> [Source records]:
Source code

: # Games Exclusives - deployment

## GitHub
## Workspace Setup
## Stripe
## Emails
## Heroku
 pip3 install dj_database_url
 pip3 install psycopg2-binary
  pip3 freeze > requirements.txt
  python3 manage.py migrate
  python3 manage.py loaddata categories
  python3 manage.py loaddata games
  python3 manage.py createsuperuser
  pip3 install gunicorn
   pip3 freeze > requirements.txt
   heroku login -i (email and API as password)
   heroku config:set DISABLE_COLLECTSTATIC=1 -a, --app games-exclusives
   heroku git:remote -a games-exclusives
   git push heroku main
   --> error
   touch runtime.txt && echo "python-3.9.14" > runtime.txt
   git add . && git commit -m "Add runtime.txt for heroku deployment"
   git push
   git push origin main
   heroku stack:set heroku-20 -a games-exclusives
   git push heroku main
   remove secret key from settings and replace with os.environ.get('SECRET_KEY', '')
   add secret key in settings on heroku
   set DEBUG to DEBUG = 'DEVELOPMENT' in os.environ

---

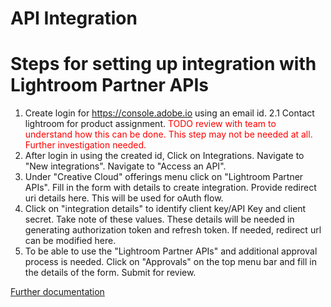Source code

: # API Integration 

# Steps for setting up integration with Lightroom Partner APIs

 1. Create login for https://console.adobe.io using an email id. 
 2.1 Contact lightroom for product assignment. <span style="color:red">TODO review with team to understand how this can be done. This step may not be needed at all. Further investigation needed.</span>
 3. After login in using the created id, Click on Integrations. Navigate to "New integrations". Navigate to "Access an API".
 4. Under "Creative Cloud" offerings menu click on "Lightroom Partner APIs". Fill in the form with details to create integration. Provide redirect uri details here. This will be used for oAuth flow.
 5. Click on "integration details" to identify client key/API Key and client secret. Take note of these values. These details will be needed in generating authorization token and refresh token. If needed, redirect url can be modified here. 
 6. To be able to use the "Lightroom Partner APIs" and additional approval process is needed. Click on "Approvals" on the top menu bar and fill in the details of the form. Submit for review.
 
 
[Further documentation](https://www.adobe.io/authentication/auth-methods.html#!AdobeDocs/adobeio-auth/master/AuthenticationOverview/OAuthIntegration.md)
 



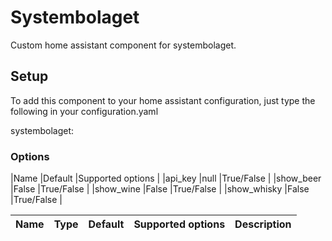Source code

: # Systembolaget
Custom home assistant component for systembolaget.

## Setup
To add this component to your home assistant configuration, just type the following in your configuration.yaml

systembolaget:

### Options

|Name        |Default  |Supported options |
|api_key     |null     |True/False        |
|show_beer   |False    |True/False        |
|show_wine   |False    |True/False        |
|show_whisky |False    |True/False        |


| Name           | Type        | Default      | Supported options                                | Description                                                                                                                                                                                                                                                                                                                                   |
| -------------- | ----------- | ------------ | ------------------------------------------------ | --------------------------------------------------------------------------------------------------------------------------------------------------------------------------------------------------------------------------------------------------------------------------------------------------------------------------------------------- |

> [Task requirements]:
Count the lines above that contain the word "environ", and give only that number.

> [Written response]:
2